Meet Melissa Bashardoust.
Hi Melissa! Thanks for joining us today. Tell us a little about yourself.
From my bio (excuse the third person):
Melissa Bashardoust received her degree in English from the University of California, Berkeley, where she rediscovered her love for creative writing, children’s literature, and fairy tales and their retellings. She currently lives in Southern California with a cat named Alice and more copies of Jane Eyre than she probably needs. Girls Made of Snow and Glass is her first novel. Her second novel, She Was and She Was Not: A Fairy Tale, will be released in spring 2020.
Author website: http://www.melissabashardoust.com
Prior to your rediscovery of writing, children’s literature, and fairy tales, had you been writing? Considering writing?
Definitely! I’ve been writing since childhood. I would always throw myself into creative writing assignments in school, and as a kid, I wrote stories that usually involved something supernatural, like witches or fairies or ghosts. I fell out of the habit a bit in high school apart from class assignments, but writing has always been a part of me, and so it was just waiting for me to come home to it again.
Was there a line in either of your novels that you really wanted to have but ultimately had to cut? If not, what is one of your favorite lines from either novel?
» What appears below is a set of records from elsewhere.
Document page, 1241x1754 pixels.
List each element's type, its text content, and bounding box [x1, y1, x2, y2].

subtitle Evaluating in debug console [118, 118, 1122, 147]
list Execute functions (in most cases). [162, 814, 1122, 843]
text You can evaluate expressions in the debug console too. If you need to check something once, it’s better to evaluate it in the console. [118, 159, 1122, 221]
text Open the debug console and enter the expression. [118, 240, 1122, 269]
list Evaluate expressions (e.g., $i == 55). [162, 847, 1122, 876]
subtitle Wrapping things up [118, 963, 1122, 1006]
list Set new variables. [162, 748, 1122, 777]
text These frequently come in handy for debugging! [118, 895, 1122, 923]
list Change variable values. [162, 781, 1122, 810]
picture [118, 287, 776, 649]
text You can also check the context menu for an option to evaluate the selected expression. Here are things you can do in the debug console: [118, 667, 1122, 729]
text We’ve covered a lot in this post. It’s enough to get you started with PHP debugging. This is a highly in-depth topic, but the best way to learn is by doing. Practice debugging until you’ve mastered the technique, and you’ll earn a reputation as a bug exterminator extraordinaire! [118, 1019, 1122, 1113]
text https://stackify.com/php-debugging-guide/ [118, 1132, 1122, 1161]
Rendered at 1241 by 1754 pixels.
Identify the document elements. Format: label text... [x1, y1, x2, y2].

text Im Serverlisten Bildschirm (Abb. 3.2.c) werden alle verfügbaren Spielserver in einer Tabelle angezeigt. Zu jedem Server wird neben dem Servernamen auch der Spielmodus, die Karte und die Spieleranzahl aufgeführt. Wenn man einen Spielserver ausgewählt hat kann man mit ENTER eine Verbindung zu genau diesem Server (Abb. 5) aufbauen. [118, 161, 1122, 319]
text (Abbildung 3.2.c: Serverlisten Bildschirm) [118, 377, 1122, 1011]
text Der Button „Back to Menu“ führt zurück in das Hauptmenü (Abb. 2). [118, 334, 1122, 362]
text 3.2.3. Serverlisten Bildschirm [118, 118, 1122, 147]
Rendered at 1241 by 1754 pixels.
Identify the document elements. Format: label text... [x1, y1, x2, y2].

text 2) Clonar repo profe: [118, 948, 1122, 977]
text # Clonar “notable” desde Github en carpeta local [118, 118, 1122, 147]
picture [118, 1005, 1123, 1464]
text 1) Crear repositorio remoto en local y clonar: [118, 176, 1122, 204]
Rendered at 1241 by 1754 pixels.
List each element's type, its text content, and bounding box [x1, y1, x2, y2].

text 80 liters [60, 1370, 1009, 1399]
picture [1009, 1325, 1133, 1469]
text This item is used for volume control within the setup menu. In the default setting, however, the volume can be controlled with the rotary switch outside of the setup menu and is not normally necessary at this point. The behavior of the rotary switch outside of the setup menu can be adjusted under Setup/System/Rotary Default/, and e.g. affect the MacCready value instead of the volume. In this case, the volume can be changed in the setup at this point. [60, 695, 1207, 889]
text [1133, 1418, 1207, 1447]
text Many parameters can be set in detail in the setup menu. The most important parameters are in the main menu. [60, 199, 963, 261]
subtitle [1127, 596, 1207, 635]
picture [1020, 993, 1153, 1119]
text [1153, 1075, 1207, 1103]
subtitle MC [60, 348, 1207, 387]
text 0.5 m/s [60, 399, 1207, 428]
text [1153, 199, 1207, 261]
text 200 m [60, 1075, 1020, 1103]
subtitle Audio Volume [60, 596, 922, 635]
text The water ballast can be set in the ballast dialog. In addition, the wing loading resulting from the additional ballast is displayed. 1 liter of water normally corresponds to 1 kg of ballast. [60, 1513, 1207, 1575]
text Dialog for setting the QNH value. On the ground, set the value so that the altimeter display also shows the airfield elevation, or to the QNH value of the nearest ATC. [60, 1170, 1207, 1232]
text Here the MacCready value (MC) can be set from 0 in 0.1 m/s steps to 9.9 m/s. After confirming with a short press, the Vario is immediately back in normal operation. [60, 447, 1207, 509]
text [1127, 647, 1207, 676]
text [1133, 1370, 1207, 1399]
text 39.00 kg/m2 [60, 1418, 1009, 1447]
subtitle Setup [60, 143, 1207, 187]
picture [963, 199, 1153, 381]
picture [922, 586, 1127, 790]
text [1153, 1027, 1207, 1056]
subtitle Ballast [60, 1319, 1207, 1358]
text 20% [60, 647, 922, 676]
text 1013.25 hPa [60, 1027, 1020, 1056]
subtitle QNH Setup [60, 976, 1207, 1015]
I actually think everything I’ve cut was cut for a good reason, so I’d love to share a favorite line from my upcoming novel, She Was and She Was Not:
“She had read enough stories to know that the princess and the monster were never the same. She had been alone long enough to know which one she was.”
What is it about that Jane Eyre that requires “more copies” than you probably need?
Since Jane Eyre has been around for so long, there are SO many beautiful copies that I sometimes can’t help myself from acquiring no matter how many I already have. I read Jane Eyre because it was assigned in high school, but it ended up becoming my absolute favorite book. I was captivated with it from the beginning and found the entire experience to be an amazing emotional rollercoaster.
I love the gothic drama of it all, but it’s Jane herself—her resilience and inner strength, her journey of learning to love and respect herself, her struggle to find the balance between her emotions and her conscience, and to find companionship while maintaining her independence and individuality—that resonates the most with me, no matter how many years pass. I still find wisdom in Jane Eyre that applies at different times of my life, and so I feel like I can never have too many copies!
Do you have any writing quirks that amuse or annoy you?
I love that moment while writing when you’re trying to figure out if something is physically possible, or how to describe a certain movement just right, so you find yourself acting it out in front of your laptop while hoping that no one walks by at that moment to see you swinging your arms around like a fool.
Tell us about your experience from writing to publishing, Girls Made of Snow and Glass.
When I started writing Girls Made of Snow and Glass, I had just set aside a different novel that I had unsuccessfully queried for a while. I was actually working on something else when the idea for a Snow White retelling came to me, and so at first, I thought of Girls Made of Snow and Glass as just a potential future project to come back to one day—but the more I thought about it, the more I wanted to write it, so I gave in and let it take over my brain full time.
The first draft was very different from what it ended up becoming—I hadn’t realized I wanted to do alternating POVs yet, and the magical elements were very minor, among other things—but a few drafts later, I began the querying process. As I’m sure any writer will tell you, there are a lot of ups and downs while querying, so I was thrilled when my agent, Meredith Kaffel Simonoff, offered to represent me—when we spoke on the phone, I knew she understood what I wanted this novel to be.
After some more revision, we went out on submission to different editors, including Sarah Barley at Flatiron, where I found my publishing home. I’ve learned so much since I first started drafting this novel, not just about writing and plotting, but also about patience and resilience.
What of Persian/Zoroastrian mythology inspired you for your upcoming novel, She Was and She Was Not: A Fairy Tale?
I had been wanting to write something related to Sleeping Beauty and was trying to figure out what kind of world I wanted to set this story in. I had played around with the idea of contemporary settings, but having recently read a little about Persian myth and the Shahnameh (a Persian epic about kings both real and mythical), I kept thinking about what a Sleeping Beauty story set in Ancient Persia might look like. In particular, there’s already this dichotomy of “good” and “bad” supernatural creatures that seemed to fit with the benevolent and malevolent fairies at the beginning of Sleeping Beauty. That was the spark of She Was and She Was Not, and over time, I found other ways to weave together Sleeping Beauty and figures from Persian myth, including a demon king, a pari (the Persian equivalent of a fairy), and a mythical bird called the simorgh.
Is there anything else you’d like to share with the readers today?
I’m so grateful to everyone who’s read and reviewed and shared Girls Made of Snow and Glass, and I’m excited to set She Was and She Was Not loose on the world in 2020!